I always thought feature film editors made a bunch of money. Like $300k, half a million per picture, etc. Well, that was much more common in the 1980’s and 90’s. And per a discussion that happened this week in The Power Edit on FB (a group that you should join), a handful of editors still command those prices. But that’s for big studio stuff.
The vast majority of feature films that get made today are not big or studio. According to first-hand knowledge posted on the string:
Average weekly pay for editors on indie features of $1M-2M: $1500-$2000/week.
Weekly editor pay for indie features $500K-$1M: as low as $1000/week.
Editor pay for indies under $500K: IOUs and cold pizza.
And for the scripted TV world…
Average editor pay for first season network scripted show: $3100/week. Also comes with 60-hour weeks and usually significant political drama with decreased creative autonomy.
Compare to the average weekly pay for unscripted television – doc series, semi-scripted, reality, studio competition, etc.:
$3200-$3800/week. Usually 50-hour weeks or less. Equal potential for political drama depending on the show and producers, but significantly more potential for creative contribution and autonomy.
In my discussions with international editors, these numbers tend to hold true around the world in Europe, Australia, and Canada.
I realize these numbers speak to a very specific niche of editors – and to earn these numbers at all in the US, you usually have to live in Los Angeles or New York. And life here in LA is expensive. What might seem like big fat paychecks disappear quickly if you’re not careful. Plus these jobs are almost exclusively freelance, so you have no guarantees of regular work compared to being on staff somewhere.
But what about everyone else who edits for individual clients outside major media centers? That, my friend, is a no-man’s land of feast or famine, more likely famine. Why? Because the barriers to entry are lower and lower as technology marches forward. The client’s kid can “shoot something on his cell phone that looks just as good as what you charged me $5000, and it’s only going up on the web anyway.” A whole other frustrating discussion for sure.
But in the meantime, beware of that Greener Grass syndrome. If you aspire to edit feature films because you think they’ll make you rich, you may need to come up with a Plan B.

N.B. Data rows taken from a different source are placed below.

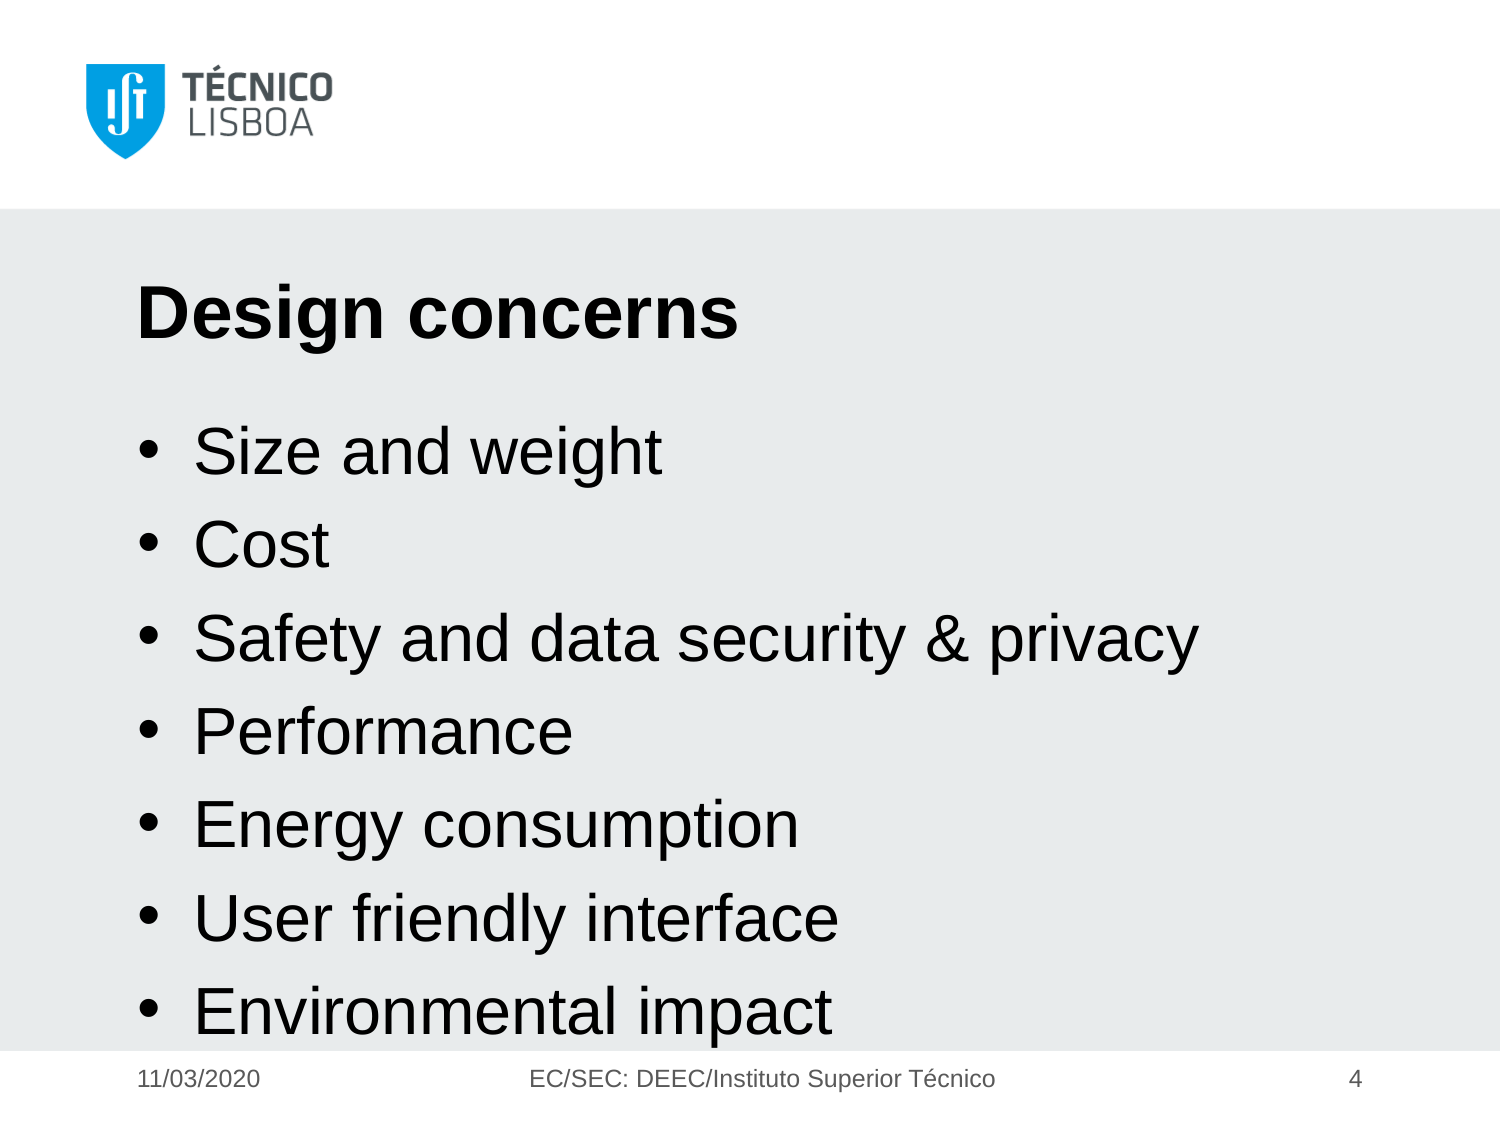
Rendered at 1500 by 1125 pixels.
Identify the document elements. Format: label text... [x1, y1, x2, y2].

footer EC/SEC: DEEC/Instituto Superior Técnico [512, 1052, 1021, 1103]
list Size and weight Cost Safety and data security & privacy Performance Energy consumption User friendly interface Environmental impact [121, 400, 1378, 1005]
slide_number <number> [1077, 1052, 1378, 1103]
picture [0, 0, 1500, 1125]
slide_number 11/03/2020 [121, 1052, 425, 1103]
title Design concerns [121, 237, 1378, 381]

In all seriousness, consider reality/unscripted television. Hundreds of channels of TV need a never-ending supply of content, and those shows need editors who can tell stories well, often with less-than-stellar source material. But that’s the ongoing challenge, and those do edit well get paid very well.
Fair warning: cutting unscripted content requires a whole other set of skills that you will hardly ever learn in film school or anywhere else other than on the job. Or by picking the brains of successful editors, either in person or by checking out books like this one.
To reiterate an idea: don’t get into editing just for the money. So many more things factor into it than that. But you can absolutely end up making a really good living in the process – if you want it badly enough.